Tap into Play to Enhance Your Life – Here’s How
Written by Tricia Moore
We all love hearing the giggling and uninhibited laughter from children who are playing. Seeing children play is a joyous moment in itself – we are often brought back to a simpler time, when life was about having fun and enjoying ourselves.
Play allows us to learn how to be creative and helps nurture critical thinking, personality development, and adaptive pathways for us in childhood. The benefits of play are far-reaching, but we often give up play as adults for more serious pursuits such as our careers, our relationships, and our families – all of which are valid pursuits.

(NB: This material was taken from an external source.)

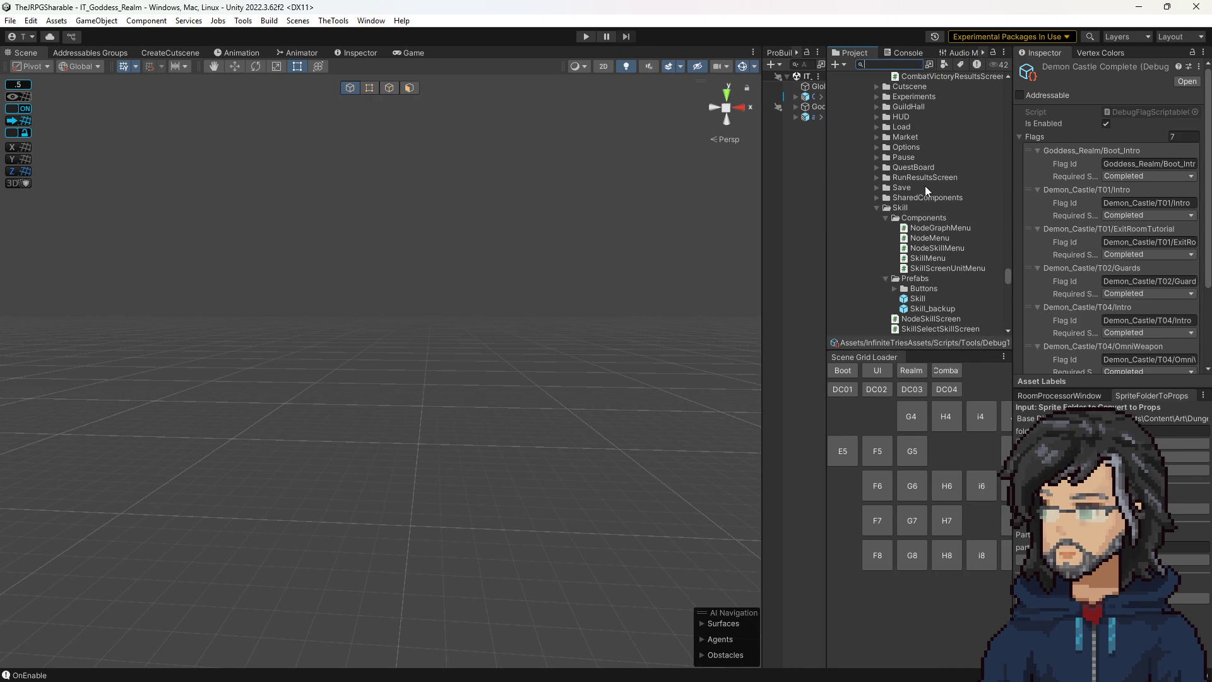
pyautogui.scroll(5, 926, 197)
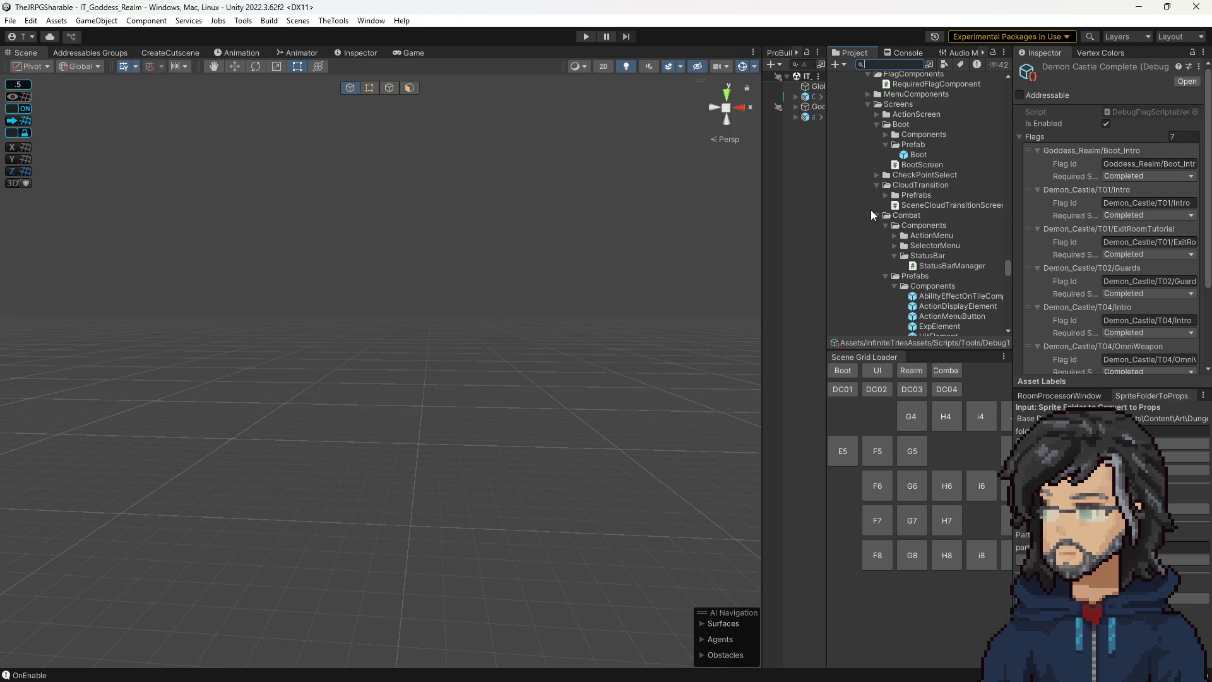
pyautogui.scroll(-10, 880, 209)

But what if we could tap into play to enhance our life experiences, our professions, our relationships, and our family lives as adults as well?
Play for adults is critical in our stressful go-go-go lives. Play has been known to release endorphins, improve brain functionality, and stimulate creativity. And it can even help keep us young and feeling energetic.
With age comes wisdom and knowing who we are are what we want, and this is the primary reason we are often discouraged from playing as an adult. We know what we like to do, we have limited time, and we are result focused. In contrast, play requires we pursue it for the sole pleasure of the process. Play is healthy and fun and it is literally a roll the dice.
One of the definitions of play, from the Oxford English Dictionary, is to wield lightly and freely; to keep in motion.
Who wouldn’t like to experience more moments of lightness and freedom in our days? Play is so important and yet so often overlooked in adulthood. Fortunately we can easily create a play practice in our lives as there are many different ways to play and many different types of play. Stuart Brown, MD, has been studying play for decades and in his book, Play, he outlines the five play archetypes that he has observed during his years of research.
Rough-and-Tumble Play
Rough-and-tumble play is a great learning medium for all of us. Diving, battling, tug-of-war, capture the flag, scavenger hunts, kickball, and dodgeball are all ways to play actively. According to Dr. Brown, through this form of play we develop emotional regulation as well as cognitive, emotional, and physical mastery.
Ritual Play
Chess, board games, and activities or sports with set rules and structures all fall into the world of ritual play. It is in ritual play that we can create, strategize, design, and engage in activities that bring people together for a common purpose or goal.
Imaginative Play
Remember when you were a child and had so much fun living out your fantasies and letting your imagination run wild? This is what imaginative play is all about! Coloring, storytelling, painting, drawing, crafting, and acting, as well as comedy and improv classes all foster our imaginations through play.
Body Play
Brown defines body play as a spontaneous desire to get ourselves out of gravity – how much fun is this form of play! Yoga, Pilates, hiking, small group training/CrossFit, whitewater rafting, riding roller coasters, mountain climbing and biking, surfing, and snorkeling all fit the mold of body play.
Object Play
This form of play will really bring us back to our childhoods as object play can encompass building with Legos, playing with Jenga blocks, building fortresses, and can even having snowball fights. Manipulation of objects, building, and designing all fall into the object play category.
The positive benefits of playing, so heads-up, the side effects may include (but are not limited to):
- improved cognitive functioning
- being able to deal with stress with greater ease and fluidity
- creative thinking
- childlike exuberance
- laughing more often.
To identify the kind of play that would be most meaningful to you, think back to the play you enjoyed as a child and try to connect that to your life now. For example, a person who was very active as a child may be wise to engage in recreational sports as an adult. Play has the power to deeply enrich your adult life, if we pay attention to it.